▶ [Supplied text]:
1. Introduction
In the DIAPOPS system the solid phase product is detected by hybridization with a labelled probe. After detection of the label on the probe, the solid phase product remains covalently bound to the NucleoLink surface, unless acid is added ( ) as with e.g. TMB ( ).

The hybridization probe can be removed from the solid phase product after hybridization. This is performed by denaturation using the same procedure as for denaturing the double-stranded solid phase PCR product after the PCR. After this denaturation, the NucleoLink strips with the solid phase product can be stored and reanalyzed with a new hybridization, i.e. a rehybridization.

2. Reasons for rehybridization
There are two major reasons, why a new detection using rehybridization can be interesting.

2. a) Optimization of the hybridization conditions
In the optimization of individual DIAPOPS assays the hybridization step ( ) may need optimization ( ). It may be necessary to test different conditions for hybridization and washing, different probes, or different enzyme/substrate combinations. It may also be necessary to compare results from two different enzyme/substrate systems if the desired sensitivity is not achieved with the enzyme/substrate combination first chosen. This comparison can be carried out with a new hybridization. This affords the advantage of saving time when performing a new solid phase amplification is unnecessary. Furthermore, the results are independent of the possible difference between two individual amplifications.

2. b) Verification of results
A new analysis of the solid phase bound product can be helpful in a later reanalysis when confirming a very important result or testing a new probe. The NucleoLink Strips with the immobilized amplicons can be stored empty after denaturation for long time at 4ºC ( ). If a positive result needs to be verified after a long period, it is possible to carry out a new hybridization.

Figure 1: DIAPOPS data from the third, fourth, and fifth hybridization detection of the same NucleoLink Strips. The two first hybridizations were performed with lower probe concentrations, and these data are for this reason not presented here, but elsewhere ( ).

3. Rehybridizations
It is possible to detect the solid phase product numerous times with rehybridization. Figure 1 shows results from three subsequent hybridization detections of the same NucleoLink Strips. The hybridizations are numbered 3, 4, and 5. The first two hybridizations were performed with lower probe concentrations and were used in another experiment, which is presented elsewhere ( ).

As observed from the data in Figure 1, it is possible to detect the solid phase product at least five times, and to lose only a small amount of signal. The third hybridization, which yields the highest level of signal, is at a level which is normal for detection of this system in DIAPOPS. The reason to the decrease in the signals, is most likely a modest decay of the solid phase PCR product ( ). This decay is most likely caused by the multiple manipulations and treatments with NaOH.

4. Variations in rehybridization data
In most systems, the first hybridization yields the highest signals. The subsequent hybridization detections lose signal, but only moderately. However, it in one system it was observed that the first hybridization did not yield the highest signal. In Figure 2, results are presented from four identical hybridization detections of a solid phase product from this system. As seen, the second and third hybridization show higher results than the first and fourth hybridization. The first hybridization shows an unexpected decrease in signal from the two samples with the highest template concentration. This may be due to problems in the wash after PCR ( ). The results are also slightly lower in hybridization number four in Figure 2. This can be due either to a decay of the solid phase product owing to the many handlings of the NucleoLink Strips, or it can be due to day-to-day differences in the results. The efficiency of the hybridization detection has been shown to vary as much as that seen between the results from detections 3 and 4 on Figure 1, but the day-to-day difference in results is otherwise quite low if the temperature is controlled in the incubation steps ( ). However, bearing in mind the results presented in Figure 1, the decrease is most likely a result of a small decay of the solid phase product.

▶ [Task goal]: List every section and subsection heading in the DIAPOPS rehybridization text. The listing that comes next has nothing to do with the work here.

▶ [Dataset excerpt]:

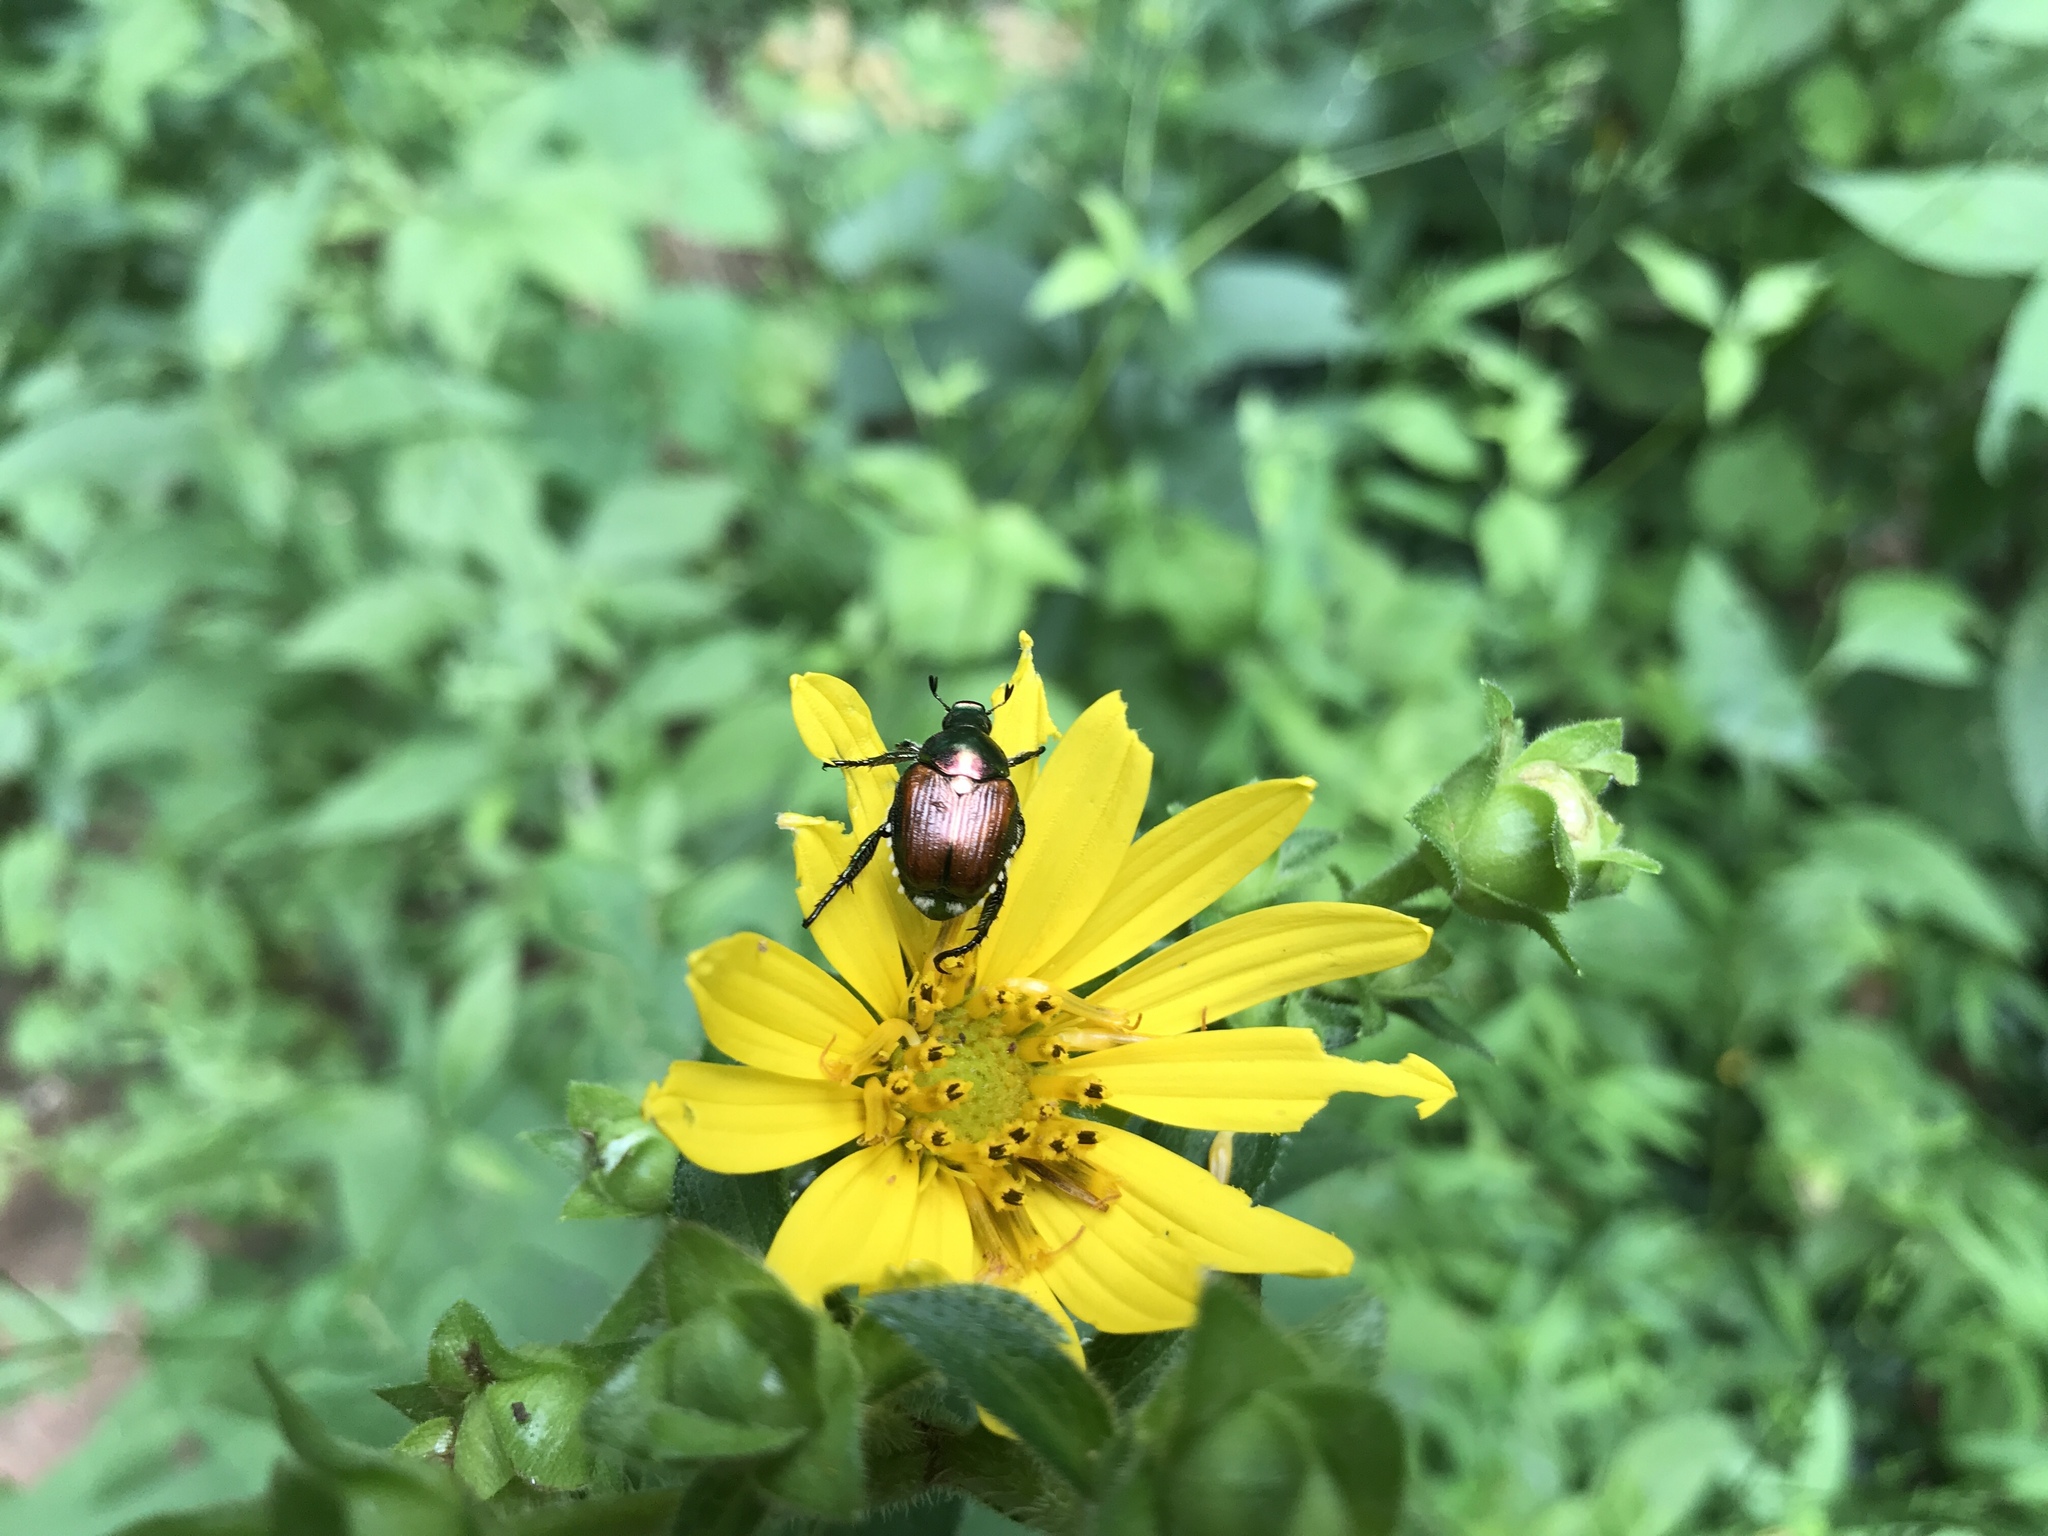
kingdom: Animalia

▶ [Exercise answer]:
1. Introduction
2. Reasons for rehybridization
2. a) Optimization of the hybridization conditions
2. b) Verification of results
3. Rehybridizations
4. Variations in rehybridization data